I really don't know. I'd go for the triple major, and that's also another option (actually, right now, dropping math as a major would be really cool, I think, but my parents wouldn't like that), but what I need the most is time. time To relax, to think, and to be human. That's what I had freshman year, and that's what lacks really badly right now. That's what undergrad is for.

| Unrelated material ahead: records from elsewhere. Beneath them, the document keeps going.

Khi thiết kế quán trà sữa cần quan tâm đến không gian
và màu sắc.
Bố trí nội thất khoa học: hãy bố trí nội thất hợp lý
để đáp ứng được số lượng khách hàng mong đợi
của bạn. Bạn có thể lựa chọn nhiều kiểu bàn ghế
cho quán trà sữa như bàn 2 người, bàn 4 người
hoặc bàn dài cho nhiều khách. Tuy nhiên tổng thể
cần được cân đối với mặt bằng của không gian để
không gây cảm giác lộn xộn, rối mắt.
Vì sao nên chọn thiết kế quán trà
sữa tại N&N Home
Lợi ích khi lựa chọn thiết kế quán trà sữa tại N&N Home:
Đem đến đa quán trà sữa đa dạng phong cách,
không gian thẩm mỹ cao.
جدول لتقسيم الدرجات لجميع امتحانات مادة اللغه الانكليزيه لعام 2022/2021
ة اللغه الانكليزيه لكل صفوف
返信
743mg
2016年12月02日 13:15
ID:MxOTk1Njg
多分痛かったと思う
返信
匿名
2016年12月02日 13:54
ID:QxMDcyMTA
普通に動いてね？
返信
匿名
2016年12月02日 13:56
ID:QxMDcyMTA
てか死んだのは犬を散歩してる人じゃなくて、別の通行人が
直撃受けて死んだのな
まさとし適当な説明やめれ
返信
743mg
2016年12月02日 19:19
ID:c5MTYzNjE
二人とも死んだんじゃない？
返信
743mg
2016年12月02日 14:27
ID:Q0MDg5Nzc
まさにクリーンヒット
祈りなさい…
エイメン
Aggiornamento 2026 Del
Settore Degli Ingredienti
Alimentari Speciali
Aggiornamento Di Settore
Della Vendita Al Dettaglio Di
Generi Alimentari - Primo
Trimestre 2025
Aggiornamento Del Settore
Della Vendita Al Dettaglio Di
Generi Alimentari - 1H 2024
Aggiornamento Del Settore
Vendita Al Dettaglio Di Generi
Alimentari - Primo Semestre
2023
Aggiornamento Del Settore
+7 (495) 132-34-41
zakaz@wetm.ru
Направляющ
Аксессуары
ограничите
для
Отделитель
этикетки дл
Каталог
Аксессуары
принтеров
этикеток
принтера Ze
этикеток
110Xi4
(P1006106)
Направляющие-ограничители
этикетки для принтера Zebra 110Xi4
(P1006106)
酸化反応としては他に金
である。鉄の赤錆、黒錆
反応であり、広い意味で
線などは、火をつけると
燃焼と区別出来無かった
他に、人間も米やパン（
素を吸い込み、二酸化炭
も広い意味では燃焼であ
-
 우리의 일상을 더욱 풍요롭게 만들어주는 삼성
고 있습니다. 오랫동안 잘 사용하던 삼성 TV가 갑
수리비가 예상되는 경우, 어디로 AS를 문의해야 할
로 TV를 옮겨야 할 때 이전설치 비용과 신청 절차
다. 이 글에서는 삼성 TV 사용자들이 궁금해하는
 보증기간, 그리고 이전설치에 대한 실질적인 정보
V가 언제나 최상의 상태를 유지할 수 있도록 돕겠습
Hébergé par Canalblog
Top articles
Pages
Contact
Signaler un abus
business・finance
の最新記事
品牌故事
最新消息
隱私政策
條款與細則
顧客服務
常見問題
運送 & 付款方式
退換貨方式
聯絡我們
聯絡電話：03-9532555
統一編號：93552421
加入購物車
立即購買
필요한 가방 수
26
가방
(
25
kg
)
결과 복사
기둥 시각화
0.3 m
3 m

(I'm referencing sp1.) Anyway, I spent today thinking about whether I'll major in Japanese or French, and the first four days of this week I was seeing all of the great sides of the Japanese major: overall better teaching, the professors are more motivated to try to court people over to the major so that means they care more about the students (in this case, it does, anyway), a culture so fascinatingly separate in appearance from our own, a language so undeniably different from ours, an AMAZINGLY beautiful country (upon visiting both France and Japan for 2 weeks each, it was by far the more beautiful country just speaking visually), a (allow me to use the word again) fascinating drive to constantly get more modern (what does that even mean?), and did I mention my homestay mother was crying when she said goodbye to us after just spending the weekend with her as my host for a homestay? And the Tufts program is in the prefecture right next to the one where she lives, so I'll definitely be able to visit!
But today, my mood was totally French major. Easier to fulfill the requirements, I can actually take and fully comprehend all the courses in the language (most Japanese culture courses are in English here as they are in the Tufts program in Kanazawa, and the couple that aren't I'd have to go to Kanazawa in order to take, and I wouldn't get to take those courses until senior year), I can read in the language (to be able to read a Japanese newspaper takes 10 semesters at least of study. Or was it 10 years?) and that means bury myself in some good literature at a Paris café, the abroad program forces immersion unlike the Japanese program which doesn't so much (they put all the foreign students in a foreign-students dorm), the social structure isn't so rigid, France doesn't have that drive I see in Japan to get constantly more modern (you see how that could be a bad thing in Japan if I ended up living there?)...
I really don't know. I'd go for the triple major, and that's also another option (actually, right now, dropping math as a major would be really cool, I think, but my parents wouldn't like that), but what I need the most is time. time To relax, to think, and to be human. That's what I had freshman year, and that's what lacks really badly right now. That's what undergrad is for.